EU-Parlament zur Wasserversorgung Regeln, aber kein Zwang zur Privatisierung
Der Binnenmarktausschuss des EU-Parlaments befürwortet einheitliche Regeln für die Trinkwasserversorgung. Aber Kommunen sollen weiterhin entscheiden können, ob sie die Wasserversorgung privatisieren wollen. Und es soll eine Übergangsfrist bis 2020 geben.
Von Cai Rienäcker, SWR-Hörfunkstudio Brüssel
Bei ihrer Ausschusssitzung hatten es die Europaparlamentarier wie so oft mit einer unübersichtlichen Vielzahl von Änderungsanträgen zu tun.
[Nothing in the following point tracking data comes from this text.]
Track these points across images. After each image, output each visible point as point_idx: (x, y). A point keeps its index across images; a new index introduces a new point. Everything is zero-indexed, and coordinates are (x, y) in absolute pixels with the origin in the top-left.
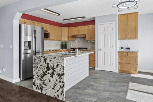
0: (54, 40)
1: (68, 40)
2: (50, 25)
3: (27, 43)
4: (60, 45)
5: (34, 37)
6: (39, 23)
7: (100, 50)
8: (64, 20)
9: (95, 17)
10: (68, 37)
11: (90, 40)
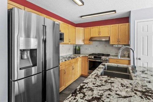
0: (68, 44)
1: (83, 44)
2: (63, 23)
3: (29, 52)
4: (72, 50)
5: (43, 40)
6: (49, 17)
7: (140, 59)
8: (81, 17)
9: (130, 11)
10: (84, 41)
11: (117, 43)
Noch bis kurz vor der Abstimmung wurde versucht, den Druck aus der öffentlichen Diskussion ums Trinkwasser zu nehmen. Die SPD-Europaabgeordnete Evelyne Gebhardt ist sich jetzt sicher, dass die EU keine Kommune in Deutschland dazu zwingen kann, ihre Wasserversorgung zu verkaufen: "Wir haben ganz klar in das Gesetz hineingeschrieben, dass die Entscheidung Sache der Mitgliedsstaaten ist. In Deutschland sind damit eher die lokalen Behörden, also die Stadtwerke, die Städte, die Gemeinderäte gemeint."
Ausschreibungspflicht erst ab 2020
Bei der geplanten Richtlinie der EU geht es nur um die Gemeinden und Städte, die ihre Wasserversorgung bereits privatisiert haben oder dies in Zukunft wollen. Für solche Fälle nachvollziehbare öffentliche Regeln zu haben, ist nach Meinung der Europaabgeordneten Gebhardt auch sinnvoll: "Wir müssen verhindern, dass im Hintergrund gemauschelt wird. Wir müssen die Qualität des Wassers sicherstellen, aber auch die Arbeitsbedingungen in den Versorgungsunternehmen."
Es soll also einheitliche europäische Regeln geben für den Fall, dass Gemeinden ihre Wasserversorgung vollkommen oder teilweise privat organisieren. Wird mehr als ein Fünftel des Geschäfts außerhalb der eigenen Kommune erbracht und ist der Vertragswert höher als acht Millionen Euro, dann muss künftig öffentlich nach EU-Regeln ausgeschrieben werden. Aber auch das nicht sofort: "Es wird eine Übergangsregelung geben", erläutert Heide Rühle, EU-Abgeordnete der Grünen: "Wenn sich der Ausschussentwurf durchsetzt, haben die Stadtwerke bis 2020 Zeit, die Richtlinie umzusetzen."
Kommunen wollen EU-Gesetz verhindern
Vor allem große Stadtwerke werden bis dahin sicherstellen müssen, dass ihr Wassergeschäft klar von privatisierten Sparten getrennt ist und 80 Prozent des Geschäfts vor Ort betrieben wird. Wenn neben dem Wasser auch Strom und Gas unter dem Dach der Stadtwerke vertrieben werden, wird das schwierig. "Energie hat meistens den zwei- bis dreifachen Umsatz des Wassers", sagt Rühle: "Und der Energiemarkt lässt sich nicht regional isolieren. Deshalb ist die 80-Prozent-Regelung völlig irreal."
Deshalb befürchten viele Kritiker, einige Städte oder kommunale Zweckverbände könnten schließlich doch gezwungen sein, ihre Wasserversorgung öffentlich auszuschreiben - eine Privatisierung durch die Hintertür. Die deutschen Kommunalverbände wollen die EU-Pläne deshalb noch stoppen. Bayerns Innenminister Joachim Herrmann (CSU) forderte Bundeskanzlerin Merkel auf, die Trinkwasserversorgung zur Chefsache zu machen.